Dear V

Dear V: What should I do when company of three becomes a crowd?

Dear V,

I have been in a relationship with two guys for two years now; we have lived together for a little over a year. The problem is that since things are starting to get serious, they want to be introduced to my parents, who are coming down for my graduation! We love each other so much, but polygamy is illegal so I can’t marry them both. I suggested that we find another girl to join us so we’d look like two couples, but they don’t like the idea. Should I just suck it up and tell my (conservative) parents the truth or would it be wise to keep our relationship under wraps?

Sincerely,
-Polyglamorous


Dear Polyglamorous,
There’s nothing like telling your parents that you’re going to introduce them to a perfect 10, and then bringing home two 5s…

All joking aside, polygamous relationships aren’t exactly the most socially celebrated bonds of love. Therefore it would not be logical to become involved with dual suitors without being prepared to face consequences from peers, parents and the law. So unfortunately, I cannot give you the magic answer that will result in boyfriends and parents holding hands and skipping off into the sunset together.

Things could get messy, but the best thing that you can do is be prepared. Let’s break the situation down:

You’ve already acknowledged the fact that you can’t marry both guys. In turn, this means that you’ve entered the relationship knowing that you will have to end things with one (if not both) of these guys somewhere down the road. So that would mean that things couldn’t possibly be getting too “serious,” as you put it.

Because you realize that you must eventually wrap up the romance with at least one of these guys, tip the scale in favor of your parents. Allow your boyfriends to meet your parents, but explain to the guys ahead of time that you will be introducing them as your good friends. After all, you are not sure which one, if either, will triumph as your hubby. It is unfair to both boyfriends and parents to portray them both as such.

If your boyfriends take issue with this approach, explain to them how you feel and what I explained to you. They should understand with your best interests in mind. Take this as a milestone in your relationship, and a constructive opportunity to reflect on where you stand with each of these gentlemen.
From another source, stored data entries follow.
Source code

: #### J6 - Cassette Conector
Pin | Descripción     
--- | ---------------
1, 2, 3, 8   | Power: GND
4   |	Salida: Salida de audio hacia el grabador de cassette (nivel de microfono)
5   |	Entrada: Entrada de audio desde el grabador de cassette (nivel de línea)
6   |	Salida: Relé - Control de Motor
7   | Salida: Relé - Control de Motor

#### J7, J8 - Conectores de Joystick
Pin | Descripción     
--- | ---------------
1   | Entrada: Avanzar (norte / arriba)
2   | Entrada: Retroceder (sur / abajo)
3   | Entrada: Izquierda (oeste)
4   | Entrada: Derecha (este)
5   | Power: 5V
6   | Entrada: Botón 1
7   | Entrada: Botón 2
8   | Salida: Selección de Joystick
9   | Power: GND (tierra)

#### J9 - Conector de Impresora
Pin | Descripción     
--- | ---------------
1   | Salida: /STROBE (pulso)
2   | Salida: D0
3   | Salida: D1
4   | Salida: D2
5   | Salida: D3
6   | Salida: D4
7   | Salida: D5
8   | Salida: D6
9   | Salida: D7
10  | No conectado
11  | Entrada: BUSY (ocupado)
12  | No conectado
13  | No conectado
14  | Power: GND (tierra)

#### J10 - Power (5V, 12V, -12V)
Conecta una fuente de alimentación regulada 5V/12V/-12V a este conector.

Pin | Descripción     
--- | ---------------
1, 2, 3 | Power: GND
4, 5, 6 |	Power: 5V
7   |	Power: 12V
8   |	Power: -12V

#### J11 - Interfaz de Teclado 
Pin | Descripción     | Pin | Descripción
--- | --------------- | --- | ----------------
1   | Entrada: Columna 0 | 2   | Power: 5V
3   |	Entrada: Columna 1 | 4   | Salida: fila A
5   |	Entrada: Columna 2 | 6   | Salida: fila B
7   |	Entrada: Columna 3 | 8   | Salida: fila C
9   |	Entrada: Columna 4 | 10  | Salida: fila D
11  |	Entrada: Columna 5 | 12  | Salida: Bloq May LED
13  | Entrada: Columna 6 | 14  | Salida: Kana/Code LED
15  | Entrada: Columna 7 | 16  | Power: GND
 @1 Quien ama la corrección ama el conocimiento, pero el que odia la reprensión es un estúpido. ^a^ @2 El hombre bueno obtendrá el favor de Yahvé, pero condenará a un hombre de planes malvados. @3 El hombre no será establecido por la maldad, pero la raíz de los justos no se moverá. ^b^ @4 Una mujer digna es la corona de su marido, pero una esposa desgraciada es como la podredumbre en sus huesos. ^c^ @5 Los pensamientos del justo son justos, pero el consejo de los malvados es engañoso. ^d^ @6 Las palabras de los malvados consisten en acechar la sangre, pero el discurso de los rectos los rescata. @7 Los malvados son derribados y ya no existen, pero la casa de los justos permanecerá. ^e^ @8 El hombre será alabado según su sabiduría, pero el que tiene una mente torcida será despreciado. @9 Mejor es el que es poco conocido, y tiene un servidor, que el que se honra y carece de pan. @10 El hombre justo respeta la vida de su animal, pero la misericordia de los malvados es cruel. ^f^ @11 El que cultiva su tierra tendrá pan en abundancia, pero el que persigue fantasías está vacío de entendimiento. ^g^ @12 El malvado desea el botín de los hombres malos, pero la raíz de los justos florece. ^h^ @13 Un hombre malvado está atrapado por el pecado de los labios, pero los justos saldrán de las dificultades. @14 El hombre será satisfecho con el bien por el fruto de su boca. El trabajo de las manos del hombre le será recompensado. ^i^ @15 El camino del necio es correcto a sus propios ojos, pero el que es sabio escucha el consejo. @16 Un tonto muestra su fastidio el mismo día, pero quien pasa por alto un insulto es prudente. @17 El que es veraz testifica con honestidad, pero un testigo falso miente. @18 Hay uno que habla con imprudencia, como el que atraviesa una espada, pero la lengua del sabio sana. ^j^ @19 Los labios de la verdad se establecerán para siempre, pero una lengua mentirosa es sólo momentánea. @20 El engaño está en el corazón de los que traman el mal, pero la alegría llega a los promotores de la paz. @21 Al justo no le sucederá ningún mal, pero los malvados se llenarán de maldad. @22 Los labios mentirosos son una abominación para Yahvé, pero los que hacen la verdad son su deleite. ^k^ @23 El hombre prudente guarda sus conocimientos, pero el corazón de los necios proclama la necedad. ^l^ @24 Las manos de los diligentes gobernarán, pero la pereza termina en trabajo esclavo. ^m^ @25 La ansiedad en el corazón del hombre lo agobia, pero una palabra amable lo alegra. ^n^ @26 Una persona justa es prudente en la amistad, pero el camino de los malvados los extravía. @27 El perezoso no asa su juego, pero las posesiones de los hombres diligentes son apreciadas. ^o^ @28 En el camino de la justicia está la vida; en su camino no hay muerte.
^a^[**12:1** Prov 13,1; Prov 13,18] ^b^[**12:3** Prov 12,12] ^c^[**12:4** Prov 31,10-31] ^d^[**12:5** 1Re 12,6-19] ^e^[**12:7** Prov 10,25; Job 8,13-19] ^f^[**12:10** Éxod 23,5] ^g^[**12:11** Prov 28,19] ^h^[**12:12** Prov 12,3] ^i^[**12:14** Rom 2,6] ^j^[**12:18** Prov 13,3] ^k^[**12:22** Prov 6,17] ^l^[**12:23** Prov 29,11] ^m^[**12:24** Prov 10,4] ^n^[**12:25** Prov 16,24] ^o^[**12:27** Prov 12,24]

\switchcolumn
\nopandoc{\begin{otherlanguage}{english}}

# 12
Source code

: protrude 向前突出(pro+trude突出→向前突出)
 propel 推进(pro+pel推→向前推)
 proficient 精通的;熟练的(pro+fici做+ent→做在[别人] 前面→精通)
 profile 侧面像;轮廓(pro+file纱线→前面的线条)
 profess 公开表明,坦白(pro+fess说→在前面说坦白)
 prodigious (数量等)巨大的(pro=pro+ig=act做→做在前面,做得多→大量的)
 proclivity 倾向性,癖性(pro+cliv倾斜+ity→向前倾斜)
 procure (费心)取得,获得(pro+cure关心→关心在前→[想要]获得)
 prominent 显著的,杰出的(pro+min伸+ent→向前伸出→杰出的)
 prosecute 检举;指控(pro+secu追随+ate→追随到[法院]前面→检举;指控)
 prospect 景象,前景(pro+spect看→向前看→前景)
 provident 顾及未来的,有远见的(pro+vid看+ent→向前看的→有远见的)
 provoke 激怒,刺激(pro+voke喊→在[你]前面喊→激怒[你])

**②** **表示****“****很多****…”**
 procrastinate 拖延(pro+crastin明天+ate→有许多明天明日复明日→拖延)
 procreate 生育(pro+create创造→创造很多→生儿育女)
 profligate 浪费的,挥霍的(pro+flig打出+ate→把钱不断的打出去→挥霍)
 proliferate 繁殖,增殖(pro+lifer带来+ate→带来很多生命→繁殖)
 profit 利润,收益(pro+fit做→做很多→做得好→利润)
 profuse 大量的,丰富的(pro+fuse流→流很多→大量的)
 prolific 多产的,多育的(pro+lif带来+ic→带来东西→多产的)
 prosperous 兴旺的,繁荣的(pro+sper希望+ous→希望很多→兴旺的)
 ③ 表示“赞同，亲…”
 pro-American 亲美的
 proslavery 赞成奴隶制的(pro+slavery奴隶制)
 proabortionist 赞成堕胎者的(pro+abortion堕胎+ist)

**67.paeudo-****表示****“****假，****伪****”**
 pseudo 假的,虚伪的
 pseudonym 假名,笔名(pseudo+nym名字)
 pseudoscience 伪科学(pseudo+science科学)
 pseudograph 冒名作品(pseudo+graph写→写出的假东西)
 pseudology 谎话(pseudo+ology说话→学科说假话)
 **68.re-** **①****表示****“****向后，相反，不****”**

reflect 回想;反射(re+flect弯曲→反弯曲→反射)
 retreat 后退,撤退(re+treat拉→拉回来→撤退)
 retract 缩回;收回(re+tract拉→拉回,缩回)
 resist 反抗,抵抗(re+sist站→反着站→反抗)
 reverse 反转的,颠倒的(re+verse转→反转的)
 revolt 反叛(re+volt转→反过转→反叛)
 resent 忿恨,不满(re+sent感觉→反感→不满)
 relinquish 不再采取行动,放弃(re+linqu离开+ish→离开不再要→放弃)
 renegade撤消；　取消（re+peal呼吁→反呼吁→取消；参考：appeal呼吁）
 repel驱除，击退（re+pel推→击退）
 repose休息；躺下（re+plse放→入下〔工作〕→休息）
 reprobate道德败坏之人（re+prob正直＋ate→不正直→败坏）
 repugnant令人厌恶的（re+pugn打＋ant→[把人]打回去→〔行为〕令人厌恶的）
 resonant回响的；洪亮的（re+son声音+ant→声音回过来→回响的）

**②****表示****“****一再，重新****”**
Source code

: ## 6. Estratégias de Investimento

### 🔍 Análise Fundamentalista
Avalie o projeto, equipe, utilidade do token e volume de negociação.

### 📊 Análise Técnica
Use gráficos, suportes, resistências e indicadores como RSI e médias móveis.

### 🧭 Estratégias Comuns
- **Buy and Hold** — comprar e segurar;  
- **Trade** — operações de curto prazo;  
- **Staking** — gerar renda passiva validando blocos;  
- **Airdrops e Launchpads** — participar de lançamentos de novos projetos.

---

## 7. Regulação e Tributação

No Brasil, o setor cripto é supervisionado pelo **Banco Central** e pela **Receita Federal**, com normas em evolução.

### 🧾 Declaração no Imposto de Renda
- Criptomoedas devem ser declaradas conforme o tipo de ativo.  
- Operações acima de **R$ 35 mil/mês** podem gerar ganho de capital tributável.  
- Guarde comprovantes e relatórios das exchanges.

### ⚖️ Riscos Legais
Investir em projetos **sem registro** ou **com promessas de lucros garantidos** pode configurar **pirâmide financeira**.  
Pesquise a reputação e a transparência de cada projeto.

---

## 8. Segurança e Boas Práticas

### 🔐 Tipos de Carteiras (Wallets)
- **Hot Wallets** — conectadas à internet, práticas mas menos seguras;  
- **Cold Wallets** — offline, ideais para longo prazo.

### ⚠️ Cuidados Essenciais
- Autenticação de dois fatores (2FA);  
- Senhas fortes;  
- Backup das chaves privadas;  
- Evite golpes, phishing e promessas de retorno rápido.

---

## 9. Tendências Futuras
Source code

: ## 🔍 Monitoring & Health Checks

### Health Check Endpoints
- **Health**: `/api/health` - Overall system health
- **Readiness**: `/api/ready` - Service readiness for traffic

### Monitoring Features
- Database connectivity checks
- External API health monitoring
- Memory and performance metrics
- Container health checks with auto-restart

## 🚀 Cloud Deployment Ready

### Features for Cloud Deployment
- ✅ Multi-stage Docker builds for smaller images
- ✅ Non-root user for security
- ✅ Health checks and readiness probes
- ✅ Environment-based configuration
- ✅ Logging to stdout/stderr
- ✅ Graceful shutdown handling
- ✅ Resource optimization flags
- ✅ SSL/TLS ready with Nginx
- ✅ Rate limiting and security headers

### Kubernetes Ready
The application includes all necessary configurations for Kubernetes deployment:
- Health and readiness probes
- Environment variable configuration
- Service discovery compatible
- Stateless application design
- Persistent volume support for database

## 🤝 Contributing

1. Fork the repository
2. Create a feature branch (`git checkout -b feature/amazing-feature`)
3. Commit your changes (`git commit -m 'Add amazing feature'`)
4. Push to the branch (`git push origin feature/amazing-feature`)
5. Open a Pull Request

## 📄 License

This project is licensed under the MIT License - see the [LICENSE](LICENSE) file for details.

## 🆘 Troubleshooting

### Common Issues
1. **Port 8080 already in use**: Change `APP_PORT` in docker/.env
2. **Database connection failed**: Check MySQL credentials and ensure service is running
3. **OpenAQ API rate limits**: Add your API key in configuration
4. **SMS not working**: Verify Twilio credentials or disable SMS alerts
Congratulations on your graduation and best of luck!

-V

April 26, 2009

Reporters

V

Advice Columnist


ONE COMMENT ON THIS POST To “Dear V: What should I do when company of three becomes a crowd?”

  1. anon says:

    Why can’t you all three enter into contracts that equal marriage but don’t really constitute marriage? There is no law against that…though you would have to move overseas to have true recognition of your relationship. In all but a few african countries, polgamy is normal. In parts of asia, polyandry is quite normal. Tell your parents and friends loudly you love 2 men and be proud of who you are.